To get the price adjustment, hospitals would have to report a new HCPCS code, QXXXX, for each dose. While they wouldn't need to certify the Tc-99m dose was derived from a non-HEU source in that filing, they would need documentation on hand in case of an audit, AHA said in its letter. That means hospitals would have to create and maintain compliance policies to monitor HEU and non-HEU purchases, which would require additional personnel time and an IT infrastructure built around the dual-track recordkeeping, the AHA said.
"On the hospital side, for instance, implementing a new code, tracking which product is used, determining if it is certified, and then ensuring billing accuracy, results in higher administrative costs in addition to the actual price difference of the product," Premier's Lloyd said.
Mixing it up
As with some other respondents, AHA said if CMS goes ahead with its non-HEU moly plan, it should at least give participants higher per-dose payment adjustments and phase it in over several years, as the LEU-sourced supply chain becomes more diversified and robust.
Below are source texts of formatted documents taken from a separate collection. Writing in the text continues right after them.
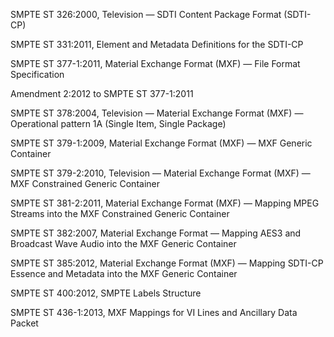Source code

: SMPTE ST 326:2000, Television — SDTI Content Package Format (SDTI-CP)

SMPTE ST 331:2011, Element and Metadata Definitions for the SDTI-CP

SMPTE ST 377-1:2011, Material Exchange Format (MXF) — File Format Specification

Amendment 2:2012 to SMPTE ST 377-1:2011

SMPTE ST 378:2004, Television — Material Exchange Format (MXF) — Operational pattern 1A (Single Item, Single Package)

SMPTE ST 379-1:2009, Material Exchange Format (MXF) — MXF Generic Container

SMPTE ST 379-2:2010, Television — Material Exchange Format (MXF) — MXF Constrained Generic Container

SMPTE ST 381-2:2011, Material Exchange Format (MXF) — Mapping MPEG Streams into the MXF Constrained Generic Container

SMPTE ST 382:2007, Material Exchange Format — Mapping AES3 and Broadcast Wave Audio into the MXF Generic Container

SMPTE ST 385:2012, Material Exchange Format (MXF) — Mapping SDTI-CP Essence and Metadata into the MXF Generic Container

SMPTE ST 400:2012, SMPTE Labels Structure

SMPTE ST 436-1:2013, MXF Mappings for VI Lines and Ancillary Data Packet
One recommendation largely shared among CMS' correspondents was to allow the payment adjustments to apply to mixed doses: blended non-HEU and HEU generators, rather than ones exclusively derived from non-weapons grade sources. This would take into account the relatively scarcer supply of the material. Also, Covidien said requiring only 100 percent non-HEU sources for the adjustment would force manufacturers to segregate HEU from non-HEU sources in the supply chain, a "significant operational challenge" that in turn could create "hidden supply risks and costs beyond those estimated."
"The administration is proposing this as a way to incentivize manufacturing to produce more, but it's not going to work if the payment is inadequate and the policy is burdensome," Schulman observed.
For now, though, stakeholders have to wait to see what CMS decides. The agency is expected to release the final rule by November.